((
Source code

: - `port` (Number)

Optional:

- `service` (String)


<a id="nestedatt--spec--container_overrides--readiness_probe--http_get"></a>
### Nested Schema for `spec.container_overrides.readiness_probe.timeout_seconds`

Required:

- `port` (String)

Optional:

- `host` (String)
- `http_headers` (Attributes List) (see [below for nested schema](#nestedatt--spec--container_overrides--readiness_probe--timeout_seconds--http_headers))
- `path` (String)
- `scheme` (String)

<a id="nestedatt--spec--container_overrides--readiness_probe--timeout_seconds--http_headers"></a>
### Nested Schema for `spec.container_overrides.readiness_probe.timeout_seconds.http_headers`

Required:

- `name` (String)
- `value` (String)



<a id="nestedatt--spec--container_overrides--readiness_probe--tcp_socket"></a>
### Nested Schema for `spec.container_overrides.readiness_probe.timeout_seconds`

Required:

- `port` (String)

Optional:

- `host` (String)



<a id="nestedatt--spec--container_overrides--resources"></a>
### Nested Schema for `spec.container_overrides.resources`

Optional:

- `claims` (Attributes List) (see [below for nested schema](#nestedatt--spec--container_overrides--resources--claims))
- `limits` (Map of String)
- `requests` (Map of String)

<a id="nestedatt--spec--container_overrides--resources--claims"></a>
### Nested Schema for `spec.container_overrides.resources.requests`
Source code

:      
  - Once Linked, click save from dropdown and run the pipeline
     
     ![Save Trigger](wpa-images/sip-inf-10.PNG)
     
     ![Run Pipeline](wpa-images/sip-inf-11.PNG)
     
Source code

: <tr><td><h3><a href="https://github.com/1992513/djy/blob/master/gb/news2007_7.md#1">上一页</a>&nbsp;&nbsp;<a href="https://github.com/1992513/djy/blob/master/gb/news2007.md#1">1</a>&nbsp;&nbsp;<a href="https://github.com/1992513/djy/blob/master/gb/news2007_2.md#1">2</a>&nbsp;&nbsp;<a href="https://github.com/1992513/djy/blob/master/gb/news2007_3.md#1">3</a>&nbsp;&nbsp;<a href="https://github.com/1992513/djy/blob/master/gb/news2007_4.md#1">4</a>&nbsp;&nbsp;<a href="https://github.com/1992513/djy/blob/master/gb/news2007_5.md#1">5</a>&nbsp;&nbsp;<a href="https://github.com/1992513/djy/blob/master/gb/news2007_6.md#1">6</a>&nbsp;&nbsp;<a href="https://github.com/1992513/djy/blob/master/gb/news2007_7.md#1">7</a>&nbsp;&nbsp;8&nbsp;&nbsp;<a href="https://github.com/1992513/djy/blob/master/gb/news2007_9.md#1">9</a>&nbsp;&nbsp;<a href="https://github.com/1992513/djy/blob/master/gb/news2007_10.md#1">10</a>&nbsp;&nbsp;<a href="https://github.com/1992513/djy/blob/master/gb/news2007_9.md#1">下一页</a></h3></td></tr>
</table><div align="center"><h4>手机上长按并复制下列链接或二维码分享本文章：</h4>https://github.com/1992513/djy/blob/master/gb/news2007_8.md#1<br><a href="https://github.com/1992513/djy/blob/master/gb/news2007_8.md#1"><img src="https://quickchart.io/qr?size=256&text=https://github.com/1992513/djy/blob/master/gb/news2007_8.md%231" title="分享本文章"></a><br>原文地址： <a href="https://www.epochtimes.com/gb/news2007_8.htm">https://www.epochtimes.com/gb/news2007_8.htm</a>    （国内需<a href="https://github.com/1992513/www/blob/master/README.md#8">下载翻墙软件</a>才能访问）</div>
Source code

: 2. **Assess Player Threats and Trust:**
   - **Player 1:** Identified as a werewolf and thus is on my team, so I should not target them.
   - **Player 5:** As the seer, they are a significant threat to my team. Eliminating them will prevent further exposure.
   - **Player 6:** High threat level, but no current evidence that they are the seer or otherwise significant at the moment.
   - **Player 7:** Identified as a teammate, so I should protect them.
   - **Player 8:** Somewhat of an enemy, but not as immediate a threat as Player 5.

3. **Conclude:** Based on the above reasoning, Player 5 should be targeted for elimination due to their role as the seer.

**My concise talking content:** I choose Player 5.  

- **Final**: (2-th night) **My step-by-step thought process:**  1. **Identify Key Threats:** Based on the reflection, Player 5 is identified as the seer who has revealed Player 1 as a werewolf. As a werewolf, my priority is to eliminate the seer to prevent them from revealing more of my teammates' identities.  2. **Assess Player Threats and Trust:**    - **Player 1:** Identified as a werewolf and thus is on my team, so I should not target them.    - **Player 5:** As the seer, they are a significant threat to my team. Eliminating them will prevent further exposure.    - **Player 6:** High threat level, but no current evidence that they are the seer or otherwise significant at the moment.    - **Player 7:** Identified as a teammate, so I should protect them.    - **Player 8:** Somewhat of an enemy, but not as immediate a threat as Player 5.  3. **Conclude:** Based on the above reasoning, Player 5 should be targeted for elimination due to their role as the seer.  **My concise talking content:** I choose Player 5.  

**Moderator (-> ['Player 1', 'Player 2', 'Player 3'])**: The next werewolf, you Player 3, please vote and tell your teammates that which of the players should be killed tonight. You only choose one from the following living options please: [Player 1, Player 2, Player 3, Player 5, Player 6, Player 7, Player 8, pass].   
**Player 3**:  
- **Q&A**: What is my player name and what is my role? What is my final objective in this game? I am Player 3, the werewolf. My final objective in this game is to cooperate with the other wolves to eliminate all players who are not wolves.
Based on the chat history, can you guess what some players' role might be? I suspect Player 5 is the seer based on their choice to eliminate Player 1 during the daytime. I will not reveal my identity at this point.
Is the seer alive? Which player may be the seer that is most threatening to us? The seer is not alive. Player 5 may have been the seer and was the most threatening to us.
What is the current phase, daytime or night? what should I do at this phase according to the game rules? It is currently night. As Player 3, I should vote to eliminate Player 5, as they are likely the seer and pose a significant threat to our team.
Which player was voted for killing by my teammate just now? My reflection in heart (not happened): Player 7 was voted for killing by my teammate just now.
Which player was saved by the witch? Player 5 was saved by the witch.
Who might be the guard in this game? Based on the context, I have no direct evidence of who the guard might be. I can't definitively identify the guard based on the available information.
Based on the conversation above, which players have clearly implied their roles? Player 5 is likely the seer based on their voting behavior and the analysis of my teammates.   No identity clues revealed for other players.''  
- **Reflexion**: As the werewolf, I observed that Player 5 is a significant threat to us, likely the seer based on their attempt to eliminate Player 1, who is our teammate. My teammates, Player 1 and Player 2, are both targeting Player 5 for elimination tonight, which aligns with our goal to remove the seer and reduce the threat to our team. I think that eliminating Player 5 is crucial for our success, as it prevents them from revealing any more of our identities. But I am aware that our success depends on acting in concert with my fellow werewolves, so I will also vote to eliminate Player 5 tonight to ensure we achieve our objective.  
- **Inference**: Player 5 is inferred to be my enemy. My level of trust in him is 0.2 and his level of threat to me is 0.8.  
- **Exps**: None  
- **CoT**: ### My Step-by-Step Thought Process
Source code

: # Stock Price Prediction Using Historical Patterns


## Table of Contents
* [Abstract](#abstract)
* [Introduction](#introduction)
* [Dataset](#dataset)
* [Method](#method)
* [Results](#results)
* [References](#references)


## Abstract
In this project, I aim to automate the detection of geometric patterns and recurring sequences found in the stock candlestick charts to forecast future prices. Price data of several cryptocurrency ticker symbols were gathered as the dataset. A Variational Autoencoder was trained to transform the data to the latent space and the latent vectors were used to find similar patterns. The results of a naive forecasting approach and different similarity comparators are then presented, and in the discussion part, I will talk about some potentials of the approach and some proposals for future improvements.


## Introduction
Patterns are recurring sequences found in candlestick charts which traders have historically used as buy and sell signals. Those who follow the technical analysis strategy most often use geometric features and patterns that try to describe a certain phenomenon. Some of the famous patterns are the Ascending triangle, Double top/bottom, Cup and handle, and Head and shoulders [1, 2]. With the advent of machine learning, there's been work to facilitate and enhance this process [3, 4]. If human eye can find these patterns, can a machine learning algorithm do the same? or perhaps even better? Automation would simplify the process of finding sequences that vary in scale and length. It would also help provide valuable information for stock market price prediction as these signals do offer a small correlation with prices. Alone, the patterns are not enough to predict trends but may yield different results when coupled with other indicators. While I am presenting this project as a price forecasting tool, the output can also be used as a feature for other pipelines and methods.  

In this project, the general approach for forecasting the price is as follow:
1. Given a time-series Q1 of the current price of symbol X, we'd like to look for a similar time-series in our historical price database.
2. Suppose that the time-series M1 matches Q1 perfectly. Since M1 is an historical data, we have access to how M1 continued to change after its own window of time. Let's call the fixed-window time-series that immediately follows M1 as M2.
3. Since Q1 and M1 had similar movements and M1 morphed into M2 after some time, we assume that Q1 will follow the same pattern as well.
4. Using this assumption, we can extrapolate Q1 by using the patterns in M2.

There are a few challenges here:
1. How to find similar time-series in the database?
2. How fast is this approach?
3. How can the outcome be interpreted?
))
» **Task details**:
Tell how many lines in the data include the string "dataset". Reply with the number and no other text.

» **Exercise solution**:
2